Çareyi aşağıdaki kadınların yanına inmekte buldum yine. Kadınlar bir yol daha isyan edip sonunda bana yeni bileti kestiler. Madem öyle neden başta yapmıyorsunuz ablacım? Biri taşın altına elini koysun ya! Neyse, sonunda paşa paşa 12’de önce Varşova sonra 15.30’da Krakow uçuşunun bitmeyen check in sırasına girip bir yol da kontuardaki adama anlattım derdimi. Durumu anladı, belli ki bir şehir efsanesi olmuşum kuliste, hemen tanıdı kim olduğumu. Tek sıkıntı, valizdi. Valizi bulmak için epey bekledik, sonunda valiz geldiğindeyse benim Krakow uçuşumu sistemde görüntüleyemedi bir şekilde. Benim Varşova’da valizimi alıp yalnızca 1 saat aralıkla Krakow uçuşuna manuel bağlanmam gerektiğini söyledi. “Eyvallah, öyle ölmem, böyle vur!” diyerek çekip gittim artık. Son anda yetiştiğim Varşova uçuşundan önce tart gibi bir şey aldım yoluma çıkan ilk dükkandan. Kendimi Varşova uçuşuna attığımda; bedenim çoktan geri dönüp kendimi bir hafta kaplıcaya falan kapatırsam ancak kendime geleceğimi söylüyordu.
Varşova’ya indim. Koştura koştura valiz alımına gittim. Devre arasındaki antrenör gibi valiz bekleme süresini tuvalet, geç kaldığımı belirten mesajlar ve tekrar uçuşa bağlanmak için en optimum yol stratejisini bulmak arasında bölüştürdüm. Kime sorduysam, neden valizimin doğrudan Krakow’a gönderilmediğini anlmayarak suratıma baktı. Ben de aynı suratla karşılık verince vazgeçtiler. Valize kavuştuğumda, Krakow uçuşunun kapı açılışına yalnzıca 15 dakika vardı. İnsan İstanbul’dan gelince yetişme kelimesine takacağı zaman zarfı genelde bir saat ve katları oluyor. Koştura koştura bagajımı bırakacağım noktaya yetiştiğimde Varşova’nın ismi güzel Chopin Havalimanı’nda in cin top oynuyordu. Sorunsuz bir şekilde güvenliği geçtim. Hatta banka oturup 15 dakika boyunca güya otele gidip yetiştiririm dediğim bir iki şeyi kapama zamanım oldu. O sırada sabahki 6 saat beklemeyi yapan gaziler doluştu bekleme odasına. Yani İstanbul’u terk ederken “işte, vazgeçmeden bir çözüm yolu arayanın zaferi” diye anlatacağım hikaye bana resmi olarak “sıfıra sıfıri elde var bir ton çile, adreanlin ve omuz ağırıs” olarak geri döndü. Pişman değilim, yine olsa yine yaparım. Elim kolum bağlı, şirketin sırf ben orada takımın içinde bulunup insanları tanıyayım diye her şeyini ödediği bir toplantının ilk gününü 6 saat bekleyip tamamen kaçırmaktansa bir çözüm bulmaya çalışıp şansımı denemek bence en doğru seçimdi. Dahası, iki tane de ders çıkardım bu yolculuktan.
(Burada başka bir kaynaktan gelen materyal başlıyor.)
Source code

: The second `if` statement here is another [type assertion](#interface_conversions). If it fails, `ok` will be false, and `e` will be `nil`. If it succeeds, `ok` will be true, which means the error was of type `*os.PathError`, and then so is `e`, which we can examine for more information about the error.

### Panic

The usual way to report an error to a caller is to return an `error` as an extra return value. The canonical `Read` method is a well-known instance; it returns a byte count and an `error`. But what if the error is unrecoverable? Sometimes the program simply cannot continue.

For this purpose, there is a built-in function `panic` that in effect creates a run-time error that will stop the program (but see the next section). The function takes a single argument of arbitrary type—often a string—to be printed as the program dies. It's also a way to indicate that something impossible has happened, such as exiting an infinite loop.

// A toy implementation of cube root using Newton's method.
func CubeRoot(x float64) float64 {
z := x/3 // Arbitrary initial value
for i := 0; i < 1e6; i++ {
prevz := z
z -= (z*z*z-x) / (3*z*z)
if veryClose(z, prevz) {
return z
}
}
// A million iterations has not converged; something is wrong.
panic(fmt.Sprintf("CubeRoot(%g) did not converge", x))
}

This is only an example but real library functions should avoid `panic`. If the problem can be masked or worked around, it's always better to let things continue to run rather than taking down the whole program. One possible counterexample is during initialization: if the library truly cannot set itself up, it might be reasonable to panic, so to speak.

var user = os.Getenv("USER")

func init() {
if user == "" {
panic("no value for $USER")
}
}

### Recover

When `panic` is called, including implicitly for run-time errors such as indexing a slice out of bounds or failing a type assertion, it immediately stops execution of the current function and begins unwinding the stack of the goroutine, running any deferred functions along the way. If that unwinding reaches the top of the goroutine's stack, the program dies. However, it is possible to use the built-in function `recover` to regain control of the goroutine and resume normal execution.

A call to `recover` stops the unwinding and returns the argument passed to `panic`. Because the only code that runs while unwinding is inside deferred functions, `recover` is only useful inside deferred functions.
1)Kesinlikle iş seyahatine bir gün önceden git, özellikle çok önem veriyorsan
2)Aktarmalı uçuşlarda herrrrr şeyi ıncık cıncık sor, özellikle iki havayolu şirketi işe karıştıysa.
Şimdi yavaş yavaş güzel şeyler söylemeye başladım, çünkü Krakow uçuşum bu yazıyı kaleme almama sebep olan tatlı bir gülümseme verdi bana. Varşova’da hava güneşliydi, otobüsten inip Krakow uçağına giderken montsuz, üşümeden, tatlı bir gökyüzü izleyebiliyordunuz. Dahası, oyuncak uçağa benzeyen taşıtımızın eski tip iki koca pervanesi vardı. Kısa merdivenleri tırmanırken önümdeki yolcunun hostesle ahbap çıkıp sarıldığını görünce iyice sırıtır oldum. Krakow benim ilk kez yurtdışına çıktığım (evet, ilginç bir seçim olduğuna katılıyorum) ve de kardeşim sayılacak en yakın arkadaşımla tanıştığım (ve kendisi Türk) şehirdi. O yüzden hazırdım kendimi şu gevşemenin içine bırakmaya. Tam olarak pervanenin yanına oturup güneşi yüzüme toplaya toplaya yazdım bu satırları uçakta. Ayrıca bugünkü üç uçuş, hayatımdaki rn yumuşak ve başarılı üç yere inişti sanırım. Harika değil mi?
İçimde hala peşinden koşmak istediğim karanlık düşünceler var. Havayolu sektörüne, hükümete söven İzmirli CHP’li teyzeler gibi beylic beylik atıp tutasım… Beni yanımdan geçip gidenlerle aynı uçuşa koymayan formalite, bütün uçuşlar vızır vızır çalışırken altı saat rötar yiyen uçuşun para kaygısı, aralarda herkesin topu başkasına atan iş bilmezliği… Zamanında bir havayolu şirketinde çalışmak, insanların sehayat deneyimini iyileştirecek be. Şimdi soğumir iş yapmak konusunda çok hevesliydim. Şimdi ise çok daha istekliyim. Belki bir gün, ülkemizdeki en büyük havayolu işvereninin hükümetle bu kadar kanka olmadığı bir dönemde, bu kini ve nefreti daha pozitif bir enerjiye dönüştürürüm.
Tanrım düşmanımı yolda kalmakla sınama, amin.